| 任务说明 1 |
把记录从开头那一行到含有“зубочисткой, чтобы не”的那一行（两头都算）整理成 Markdown 表格，两列分别叫“序号”和“内容”，空行不要。

输入：n = 3, ranges = [0,0,0,0]
输出：-1
解释：即使打开所有水龙头，你也无法灌溉整个花园。

提示：

1 <= n <= 10^4
ranges.length == n + 1
0 <= ranges[i] <= 100

思路：

贪心
将所有区间按照起点排序
选择当前起点能够到达的最右边的的区间加入结果
时间复杂度为 O(nlgn), 空间复杂度为 O(n)

代码:

C++:

class Solution 
{
public:
    int minTaps(int n, vector<int>& ranges) 
    {
        vector<pair<int, int>> taps(n + 1);
        for (int i = 0; i <= n; i++)
        {
            taps[i].first = i - ranges[i];
            taps[i].second = i + ranges[i];
        }
        sort(taps.begin(), taps.end());
        int result = 0, right = 0, left = 0;
        while (right < n)

| 所给材料 |
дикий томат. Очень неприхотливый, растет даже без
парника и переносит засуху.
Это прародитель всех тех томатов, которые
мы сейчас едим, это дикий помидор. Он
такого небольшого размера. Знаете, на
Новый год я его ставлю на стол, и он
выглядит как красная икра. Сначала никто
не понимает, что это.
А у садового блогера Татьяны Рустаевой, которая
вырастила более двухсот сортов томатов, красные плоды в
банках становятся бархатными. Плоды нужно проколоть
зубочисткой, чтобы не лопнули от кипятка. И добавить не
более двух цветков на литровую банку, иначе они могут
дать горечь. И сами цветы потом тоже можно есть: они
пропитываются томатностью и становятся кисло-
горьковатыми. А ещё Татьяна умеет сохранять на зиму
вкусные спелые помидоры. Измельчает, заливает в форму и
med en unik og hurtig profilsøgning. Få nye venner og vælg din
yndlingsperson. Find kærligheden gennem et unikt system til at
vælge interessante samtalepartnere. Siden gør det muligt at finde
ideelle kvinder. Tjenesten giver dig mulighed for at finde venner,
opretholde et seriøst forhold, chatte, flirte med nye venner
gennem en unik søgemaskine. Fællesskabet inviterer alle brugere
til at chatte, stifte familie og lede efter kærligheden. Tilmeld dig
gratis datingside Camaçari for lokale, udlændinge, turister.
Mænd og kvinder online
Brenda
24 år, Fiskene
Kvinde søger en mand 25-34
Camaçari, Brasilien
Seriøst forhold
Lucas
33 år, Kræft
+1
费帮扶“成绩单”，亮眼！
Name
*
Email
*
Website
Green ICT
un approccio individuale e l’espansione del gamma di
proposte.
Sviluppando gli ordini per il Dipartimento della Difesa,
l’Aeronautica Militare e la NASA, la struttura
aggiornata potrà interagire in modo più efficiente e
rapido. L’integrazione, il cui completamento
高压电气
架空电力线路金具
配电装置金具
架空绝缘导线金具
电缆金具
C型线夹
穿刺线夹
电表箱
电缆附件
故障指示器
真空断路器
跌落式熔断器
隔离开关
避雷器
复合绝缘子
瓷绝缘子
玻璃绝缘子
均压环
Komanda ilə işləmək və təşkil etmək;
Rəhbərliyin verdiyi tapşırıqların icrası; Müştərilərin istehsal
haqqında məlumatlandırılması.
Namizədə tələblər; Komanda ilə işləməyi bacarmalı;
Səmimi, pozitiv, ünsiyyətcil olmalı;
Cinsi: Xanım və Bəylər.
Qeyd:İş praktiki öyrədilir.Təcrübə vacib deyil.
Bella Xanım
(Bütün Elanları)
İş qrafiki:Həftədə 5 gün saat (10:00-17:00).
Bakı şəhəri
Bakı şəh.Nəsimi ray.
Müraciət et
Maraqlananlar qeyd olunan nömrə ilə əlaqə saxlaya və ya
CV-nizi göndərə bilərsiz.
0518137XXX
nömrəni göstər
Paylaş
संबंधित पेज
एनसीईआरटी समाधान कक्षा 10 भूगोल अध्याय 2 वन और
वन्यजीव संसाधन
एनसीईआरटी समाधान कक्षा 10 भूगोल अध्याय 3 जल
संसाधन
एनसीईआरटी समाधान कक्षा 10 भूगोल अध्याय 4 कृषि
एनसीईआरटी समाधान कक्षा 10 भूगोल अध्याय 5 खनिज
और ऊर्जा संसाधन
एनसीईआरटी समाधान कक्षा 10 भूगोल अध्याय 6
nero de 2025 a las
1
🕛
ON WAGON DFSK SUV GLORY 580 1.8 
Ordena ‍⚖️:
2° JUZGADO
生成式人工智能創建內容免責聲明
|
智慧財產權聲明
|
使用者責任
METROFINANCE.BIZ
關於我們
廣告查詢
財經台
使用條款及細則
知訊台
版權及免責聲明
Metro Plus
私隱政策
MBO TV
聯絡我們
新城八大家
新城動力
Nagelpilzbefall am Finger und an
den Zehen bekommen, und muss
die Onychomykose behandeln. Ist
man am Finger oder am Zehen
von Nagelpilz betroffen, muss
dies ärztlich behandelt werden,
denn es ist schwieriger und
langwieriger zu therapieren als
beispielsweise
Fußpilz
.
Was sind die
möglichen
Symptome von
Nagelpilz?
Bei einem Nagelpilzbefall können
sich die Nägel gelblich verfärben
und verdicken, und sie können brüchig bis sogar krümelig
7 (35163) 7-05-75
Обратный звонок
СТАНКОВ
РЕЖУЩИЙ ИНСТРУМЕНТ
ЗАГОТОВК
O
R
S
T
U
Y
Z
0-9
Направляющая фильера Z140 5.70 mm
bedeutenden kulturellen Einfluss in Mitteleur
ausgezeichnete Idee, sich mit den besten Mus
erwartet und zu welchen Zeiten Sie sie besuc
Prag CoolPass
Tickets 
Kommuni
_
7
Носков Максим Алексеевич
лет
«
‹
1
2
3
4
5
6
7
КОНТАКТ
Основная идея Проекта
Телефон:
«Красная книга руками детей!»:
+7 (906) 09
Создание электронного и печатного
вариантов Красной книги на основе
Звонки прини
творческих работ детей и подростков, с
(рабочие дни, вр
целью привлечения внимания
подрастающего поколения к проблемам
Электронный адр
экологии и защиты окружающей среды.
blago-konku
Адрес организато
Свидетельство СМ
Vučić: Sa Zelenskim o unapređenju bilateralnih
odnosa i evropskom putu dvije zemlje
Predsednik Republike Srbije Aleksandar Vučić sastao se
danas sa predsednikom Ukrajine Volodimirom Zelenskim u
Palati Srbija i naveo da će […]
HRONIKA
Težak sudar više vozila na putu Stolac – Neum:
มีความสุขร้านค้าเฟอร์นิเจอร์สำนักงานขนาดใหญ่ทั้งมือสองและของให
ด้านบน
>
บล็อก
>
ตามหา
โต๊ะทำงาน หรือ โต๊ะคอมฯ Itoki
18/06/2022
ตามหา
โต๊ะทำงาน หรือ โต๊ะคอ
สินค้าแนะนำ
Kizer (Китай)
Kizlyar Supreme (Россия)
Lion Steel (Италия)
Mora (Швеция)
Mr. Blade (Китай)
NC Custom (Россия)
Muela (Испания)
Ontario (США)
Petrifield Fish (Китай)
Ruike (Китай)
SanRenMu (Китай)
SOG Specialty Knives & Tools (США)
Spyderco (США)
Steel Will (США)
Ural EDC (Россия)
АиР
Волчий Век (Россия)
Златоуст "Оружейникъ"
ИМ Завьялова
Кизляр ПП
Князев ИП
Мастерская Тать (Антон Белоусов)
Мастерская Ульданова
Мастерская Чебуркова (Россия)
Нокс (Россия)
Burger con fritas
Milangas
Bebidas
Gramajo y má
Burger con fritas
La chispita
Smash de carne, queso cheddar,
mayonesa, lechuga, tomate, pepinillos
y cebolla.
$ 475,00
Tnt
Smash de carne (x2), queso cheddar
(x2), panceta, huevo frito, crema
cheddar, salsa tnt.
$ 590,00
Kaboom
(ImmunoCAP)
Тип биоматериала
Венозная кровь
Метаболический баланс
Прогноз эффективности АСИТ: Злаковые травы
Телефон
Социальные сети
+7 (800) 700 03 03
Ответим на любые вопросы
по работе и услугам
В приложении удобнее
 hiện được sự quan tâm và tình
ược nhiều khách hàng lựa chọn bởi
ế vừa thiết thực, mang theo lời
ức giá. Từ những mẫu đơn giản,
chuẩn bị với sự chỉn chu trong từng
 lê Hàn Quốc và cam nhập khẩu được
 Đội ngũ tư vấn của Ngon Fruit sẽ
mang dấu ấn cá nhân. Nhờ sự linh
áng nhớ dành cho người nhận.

| 任务说明 2 |
上面那段讲花园浇水最少开几个水龙头的题解没写完，请从最后一行后面接着往下写。

| 最终答案 1 |
| 序号 | 内容 |
|---|---|
| 1 | дикий томат. Очень неприхотливый, растет даже без |
| 2 | парника и переносит засуху. |
| 3 | Это прародитель всех тех томатов, которые |
| 4 | мы сейчас едим, это дикий помидор. Он |
| 5 | такого небольшого размера. Знаете, на |
| 6 | Новый год я его ставлю на стол, и он |
| 7 | выглядит как красная икра. Сначала никто |
| 8 | не понимает, что это. |
| 9 | А у садового блогера Татьяны Рустаевой, которая |
| 10 | вырастила более двухсот сортов томатов, красные плоды в |
| 11 | банках становятся бархатными. Плоды нужно проколоть |
| 12 | зубочисткой, чтобы не лопнули от кипятка. И добавить не |

| 最终答案 2 |
        {
            int cur = -1;
            while (left <= n and taps[left].first <= right) cur = max(cur, taps[left++].second);
            if (cur == -1) return -1;
            ++result;
            right = cur;
        }
        return result;
    }
};

Java:

class Solution {
    public int minTaps(int n, int[] ranges) {
        int taps[][] = new int[n + 1][2], result = 0, right = 0, left = 0;
        for (int i = 0; i <= n; i++) {
            taps[i][0] = i - ranges[i];
            taps[i][1] = i + ranges[i];
        }
        Arrays.sort(taps, (a, b) -> a[0] - b[0]);
        while (right < n) {
            int cur = -1;
            while (left <= n && taps[left][0] <= right) cur = Math.max(cur, taps[left++][1]);
            if (cur == -1) return -1;
            ++result;
            right = cur;
        }
        return result;
    }
}

Python:

class Solution:
    def minTaps(self, n: int, ranges: List[int]) -> int:
        taps, left, right, result = sorted([[i - ranges[i], i + ranges[i]] for i in range(n + 1)]), 0, 0, 0
        while right < n:
            cur = -1
            while left <= n and taps[left][0] <= right:
                cur = max(cur, taps[left][1])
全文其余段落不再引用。